Supplied passage Block Start

I have some type of Screen Bottom Boards on all my five hives. Each Spring n Autumn I pull my colonies/hives down to the SBB just like when I ran solid bottoms to check n clean. I’ve not noticed much other than a dead bee or two (the girls hadn’t carried out yet) n few wax or few larger pollen pellets that didn’t fall thru the screen. I will be doing one (my full autumn) last bottom check this week. Since you’ve mentioned that n this is my first full season with a Flow I’ll double check for your noted concerns n see if mine are likewise this Falll…

Thanks for the note n heads up bro. I learn a lot on here. Keeps me out of too much troubles,

Have a great day,

I don’t run screened bases on all of my hives. in these hives you can get debris (pollen/wax scraps etc.) build up if the hive is sloped towards the back. All my hives slope forward, screened or not, to make sure any moisture collects/drains forward.

Not sure what people are doing for screened bottom boards in their long langstroth hives, would be interesting to see the solutions. Split panels every 10 frames or so in the bottom would probably work well so they are still easily removed.

I should mention that in Australia we don’t (yet) have varroa so it isn’t a consideration in the above comment.

Supplied passage Block End
Stored data Block Start

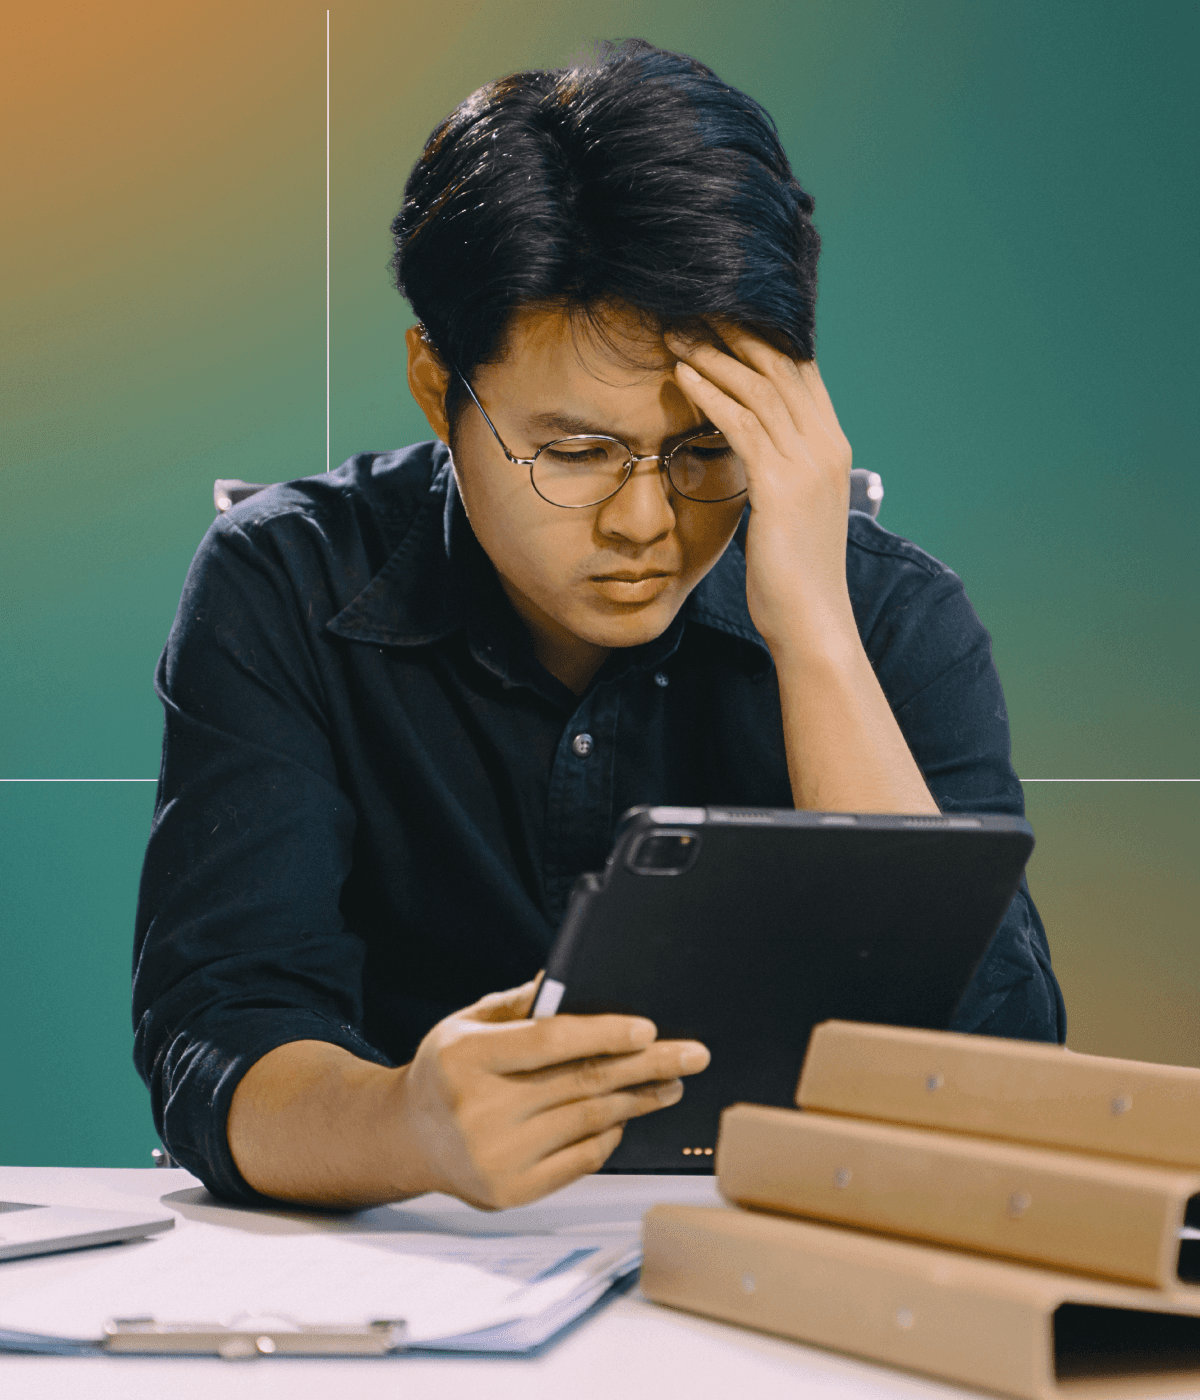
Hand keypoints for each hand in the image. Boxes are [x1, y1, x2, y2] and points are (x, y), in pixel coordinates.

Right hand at [391, 980, 709, 1209]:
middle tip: (692, 1055)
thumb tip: (569, 976)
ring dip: (638, 1100)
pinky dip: (610, 1135)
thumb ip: (521, 1003)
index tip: (648, 1028)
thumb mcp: (469, 1022)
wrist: (408, 1137)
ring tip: (670, 1083)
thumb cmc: (448, 1069)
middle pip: (582, 1083)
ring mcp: (495, 1156)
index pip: (548, 1042)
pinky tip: (627, 1116)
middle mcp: (478, 1110)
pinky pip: (580, 1159)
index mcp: (466, 1058)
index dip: (603, 1034)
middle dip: (647, 1066)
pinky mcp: (511, 1191)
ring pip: (589, 1121)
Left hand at [667, 328, 854, 657]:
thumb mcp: (790, 512)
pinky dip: (711, 394)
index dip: (762, 339)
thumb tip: (749, 451)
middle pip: (781, 367)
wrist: (812, 623)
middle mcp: (827, 446)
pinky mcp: (782, 486)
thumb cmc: (793, 576)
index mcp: (832, 448)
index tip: (721, 317)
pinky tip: (683, 376)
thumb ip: (776, 473)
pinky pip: (742, 425)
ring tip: (677, 334)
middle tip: (693, 309)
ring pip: (759, 388)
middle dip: (736, 333)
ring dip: (714, 355)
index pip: (800, 374)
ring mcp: (809, 464)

Stored data Block End

What you are asked to do: Rewrite the beekeeping post from "I don’t run" up to and including "moisture collects/drains forward.", renaming "debris" to "detritus". Rely only on the beekeeping post, not the records.

Exercise answer:
I don’t run screened bases on all of my hives. in these hives you can get detritus (pollen/wax scraps etc.) build up if the hive is sloped towards the back. All my hives slope forward, screened or not, to make sure any moisture collects/drains forward.